● INSTRUCTIONS TO FOLLOW: Please, without the pictures, restate every entry exactly.

● GIVEN DATA:
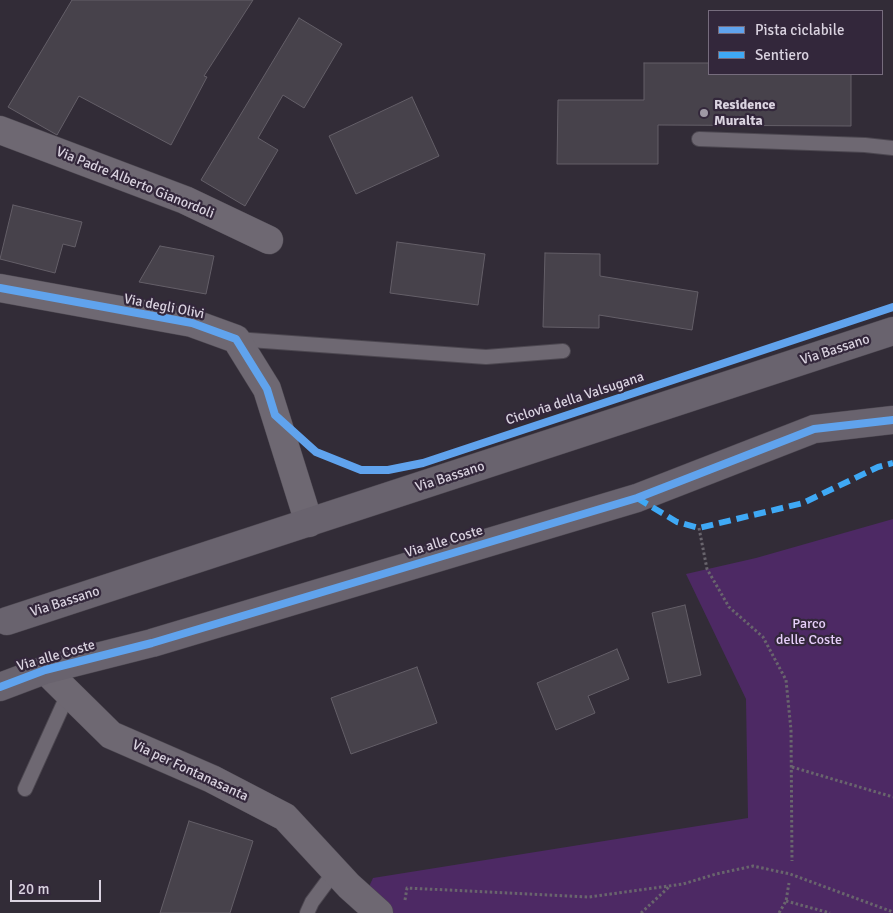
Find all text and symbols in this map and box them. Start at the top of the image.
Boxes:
legend [708,10,883,75]
text: Pista ciclabile [755,21,844,39]
text: Sentiero [755,46,809,64]
place label: Residence Muralta [714,97,775,130]
marker: Residence Muralta [698,107,710,119]
street label: Via Padre Alberto Gianordoli [54,144,216,222]
street label: Via degli Olivi [122,291,206,323]
street label: Via Bassano [798,331,872,369]
street label: Ciclovia della Valsugana [504,369,646,429]
street label: Via Bassano [413,458,487,496]
street label: Via alle Coste [403,522,485,562]
street label: Via Bassano [28,583,102,621]
park label: Parco delle Coste [776,616,842,648]
street label: Via alle Coste [15,637,97,675]
street label: Via per Fontanasanta [129,737,251,805]
scale bar [12,870,104,902]
text: 20 m [18,880,49,898]

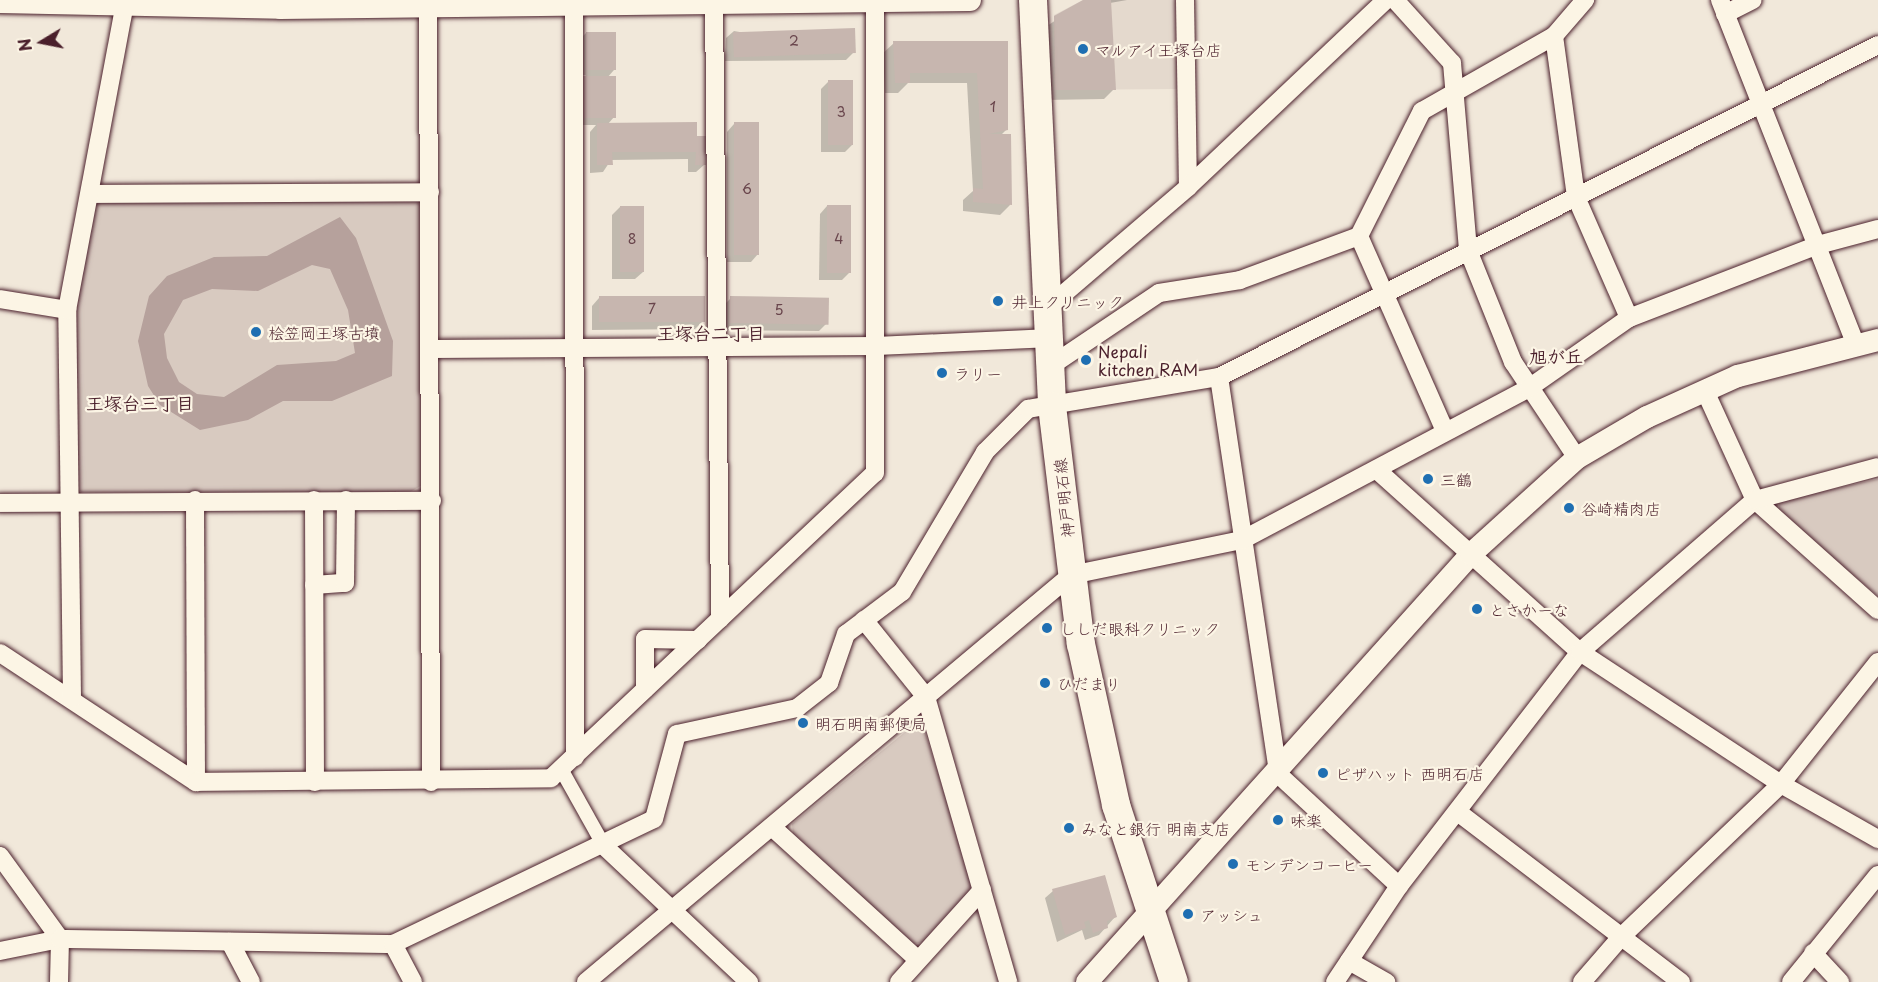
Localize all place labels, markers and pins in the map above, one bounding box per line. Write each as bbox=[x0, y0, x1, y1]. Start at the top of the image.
place label: マルアイ王塚台店 bbox=[1095, 39, 1223, 59]
marker: マルアイ王塚台店 bbox=[1076, 42, 1090, 56]
place label: 井上クリニック bbox=[1012, 291, 1124, 311]
marker: 井上クリニック bbox=[989, 292, 1007, 310]
place label: 桧笠岡王塚古墳 bbox=[268, 322, 380, 342]
marker: 桧笠岡王塚古墳 bbox=[249, 325, 263, 339]
place label: Nepali kitchen RAM bbox=[1098, 341, 1198, 379]
marker: Nepali kitchen RAM bbox=[1079, 353, 1093, 367]
place label: ラリー bbox=[954, 363, 1002, 383]
marker: ラリー bbox=[935, 366, 949, 380]
place label: 三鶴 bbox=[1440, 469, 1472, 489]
marker: 三鶴 bbox=[1421, 472, 1435, 486]
place label: 谷崎精肉店 bbox=[1581, 498, 1661, 518]
marker: 谷崎精肉店 bbox=[1562, 501, 1576, 515]
place label: とさかーな bbox=[1489, 599, 1569, 619]
marker: とさかーな bbox=[1470, 602, 1484, 616]
place label: ししだ眼科クリニック bbox=[1060, 618, 1220, 638]
marker: ししだ眼科クリニック bbox=[1038, 619, 1056, 637]
place label: ひだまり bbox=[1057, 673, 1121, 693]
marker: ひだまり bbox=[1038, 676, 1052, 690]
place label: 明石明南郵便局 bbox=[815, 713, 927, 733]
marker: 明石明南郵便局 bbox=[796, 716, 810, 730]
place label: ピザハット 西明石店 bbox=[1335, 763, 1484, 783]
marker: ピザハット 西明石店 bbox=[1316, 766, 1330, 780]
place label: 味楽 bbox=[1290, 810, 1322, 830]
marker: 味楽 bbox=[1271, 813, 1285, 827]
place label: みなと銀行 明南支店 bbox=[1081, 818, 1230, 838]
marker: みなと銀行 明南支店 bbox=[1062, 821, 1076, 835]
place label: モンデンコーヒー bbox=[1245, 854, 1372, 874]
marker: モンデンコーヒー bbox=[1226, 857, 1240, 871]
place label: アッシュ bbox=[1200, 904, 1264, 924]
marker: アッシュ bbox=[1181, 907, 1195, 921]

● WRITTEN RESPONSE:
Find all text and symbols in this map and box them. Start at the top of the image.
Boxes:
legend [708,10,883,75]
text: Pista ciclabile [755,21,844,39]
text: Sentiero [755,46,809,64]
place label: Residence Muralta [714,97,775,130]
marker: Residence Muralta [698,107,710,119]
street label: Via Padre Alberto Gianordoli [54,144,216,222]
street label: Via degli Olivi [122,291,206,323]
street label: Via Bassano [798,331,872,369]
street label: Ciclovia della Valsugana [504,369,646,429]
street label: Via Bassano [413,458,487,496]
street label: Via alle Coste [403,522,485,562]
street label: Via Bassano [28,583,102,621]
park label: Parco delle Coste [776,616,842,648]
street label: Via alle Coste [15,637,97,675]
street label: Via per Fontanasanta [129,737,251,805]
scale bar [12,870,104,902]
text: 20 m [18,880,49,898]

Localize all place labels, markers and pins in the map above, one bounding box per line. Write each as bbox=[x0, y0, x1, y1]. Start at the top of the image.
place label: マルアイ王塚台店 bbox=[1095, 39, 1223, 59]
marker: マルアイ王塚台店 bbox=[1076, 42, 1090, 56]
place label: 井上クリニック bbox=[1012, 291, 1124, 311]
marker: 井上クリニック bbox=[989, 292, 1007, 310]
place label: 桧笠岡王塚古墳 bbox=[268, 322, 380, 342]
marker: 桧笠岡王塚古墳 bbox=[249, 325, 263, 339]
place label: Nepali kitchen RAM bbox=[1098, 341, 1198, 379]
marker: Nepali kitchen RAM bbox=[1079, 353, 1093, 367]
place label: ラリー bbox=[954, 363, 1002, 383]
marker: ラリー bbox=[935, 366, 949, 380]
place label: 三鶴 bbox=[1440, 469, 1472, 489]
marker: 三鶴 bbox=[1421, 472, 1435, 486]
place label: 谷崎精肉店 bbox=[1581, 498, 1661, 518]
marker: 谷崎精肉店 bbox=[1562, 501, 1576, 515]
place label: とさかーな bbox=[1489, 599, 1569, 619]
marker: とさかーな bbox=[1470, 602, 1484, 616]
place label: ししだ眼科クリニック bbox=[1060, 618, 1220, 638]
marker: ししだ眼科クリニック bbox=[1038, 619, 1056, 637]
place label: ひだまり bbox=[1057, 673, 1121, 693]
marker: ひだまり bbox=[1038, 676, 1052, 690]
place label: 明石明南郵便局 bbox=[815, 713, 927, 733]
marker: 明石明南郵便局 bbox=[796, 716, 810, 730]
place label: ピザハット 西明石店 bbox=[1335, 763, 1484, 783]
marker: ピザハット 西明石店 bbox=[1316, 766, 1330, 780]
place label: 味楽 bbox=[1290, 810, 1322, 830]
marker: 味楽 bbox=[1271, 813, 1285, 827]
place label: みなと銀行 明南支店 bbox=[1081, 818, 1230, 838]
marker: みなと銀行 明南支店 bbox=[1062, 821, 1076, 835]
place label: モンデンコーヒー bbox=[1245, 854, 1372, 874]
marker: モンデンコーヒー bbox=[1226, 857, 1240, 871]
place label: アッシュ bbox=[1200, 904, 1264, 924]
marker: アッシュ bbox=[1181, 907, 1195, 921]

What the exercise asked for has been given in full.